Problem details => Looking at the data that follows, count the lines containing the word "events" and write down only that count.

━━━ Task data ━━━

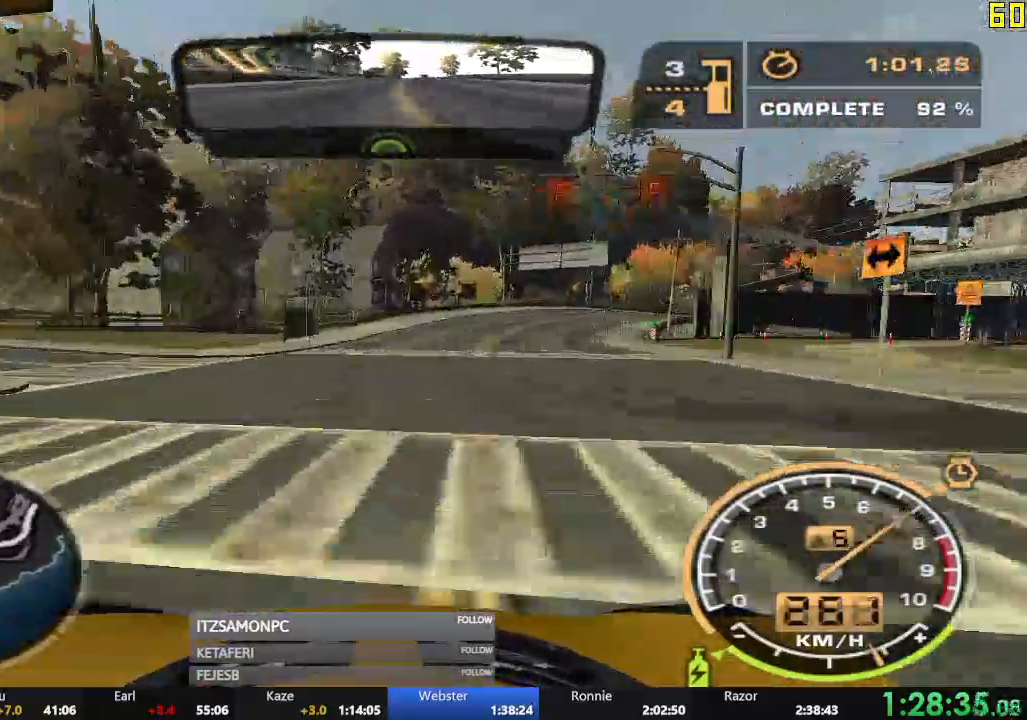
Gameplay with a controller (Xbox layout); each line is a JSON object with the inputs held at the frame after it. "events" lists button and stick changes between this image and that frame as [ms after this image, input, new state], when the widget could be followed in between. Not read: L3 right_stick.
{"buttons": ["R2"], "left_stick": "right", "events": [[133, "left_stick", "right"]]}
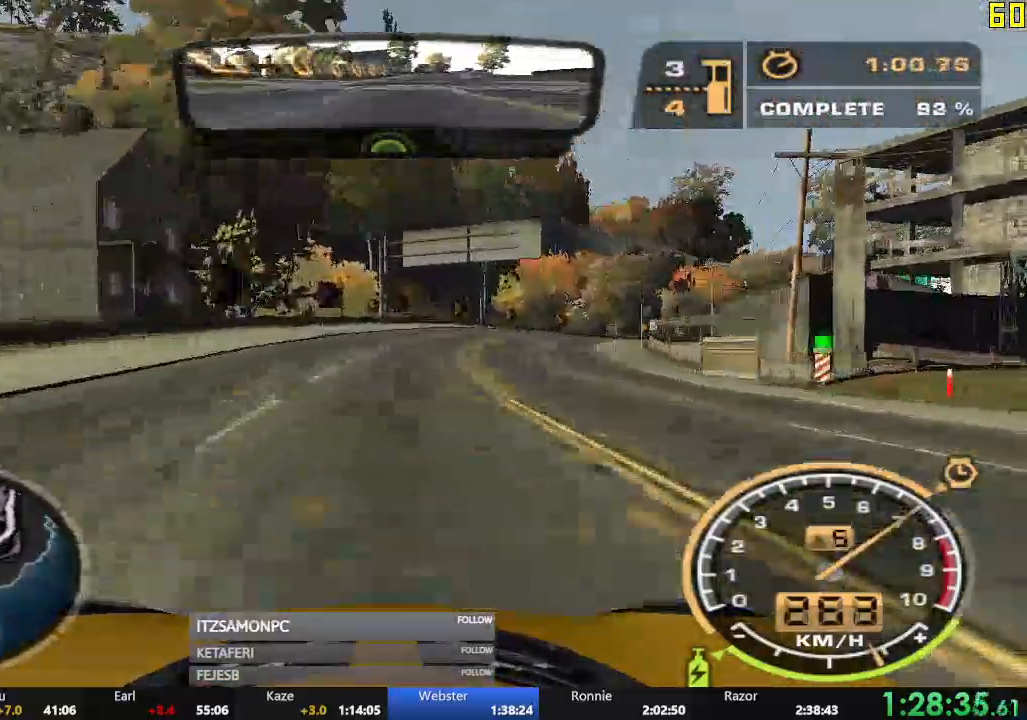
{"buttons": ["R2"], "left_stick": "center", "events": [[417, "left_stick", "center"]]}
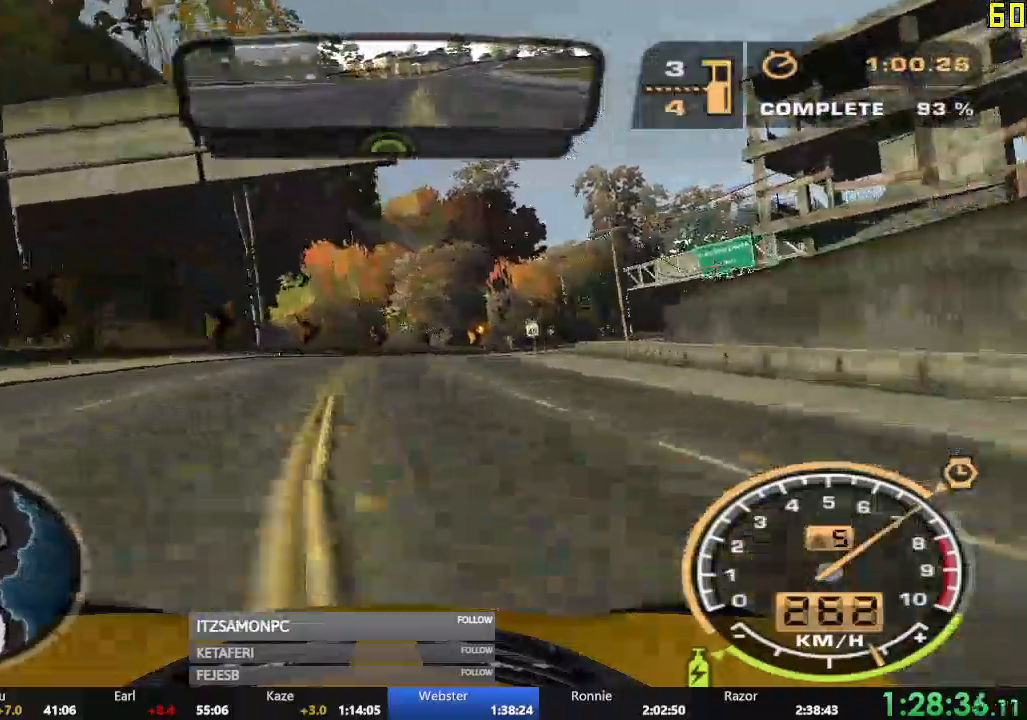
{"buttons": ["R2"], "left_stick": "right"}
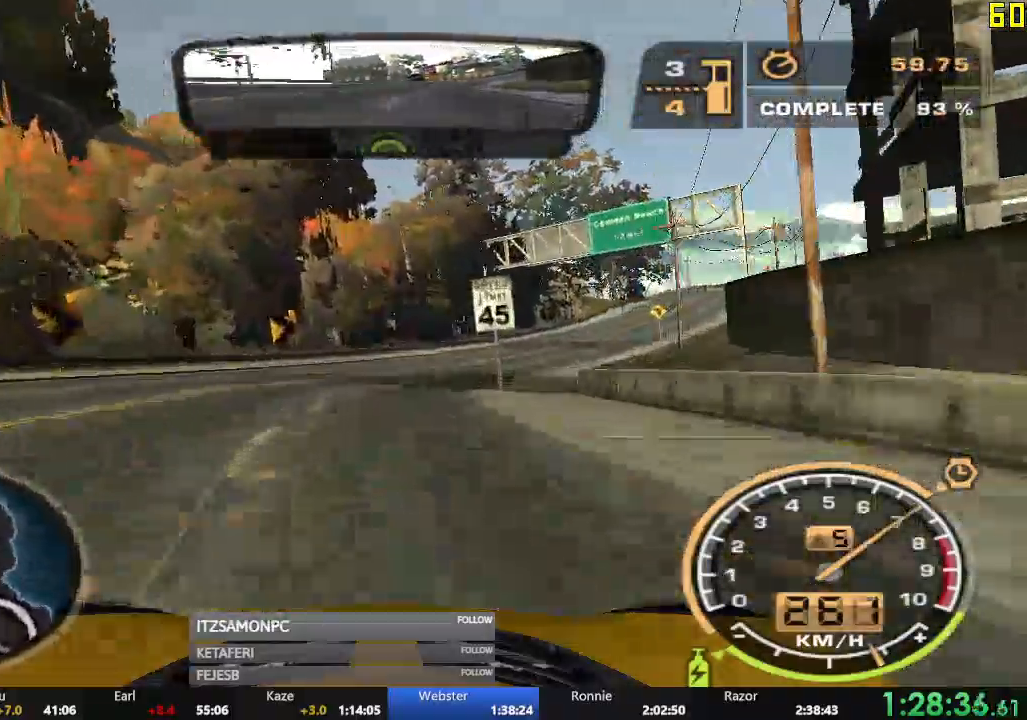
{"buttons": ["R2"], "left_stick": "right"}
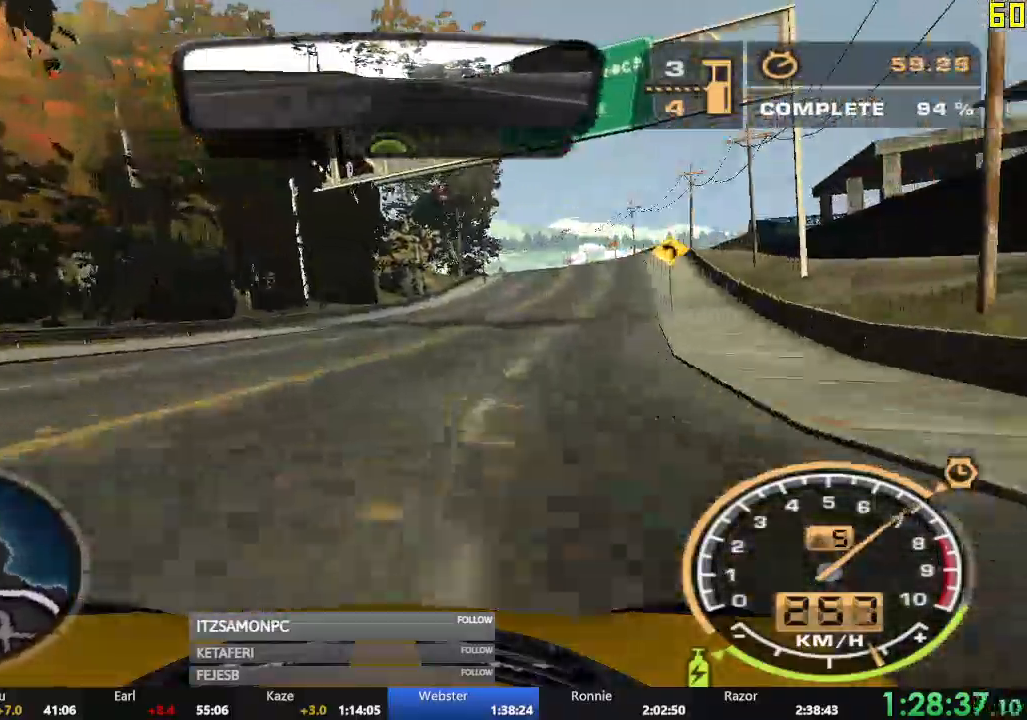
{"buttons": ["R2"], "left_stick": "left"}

━━━

Reply => 3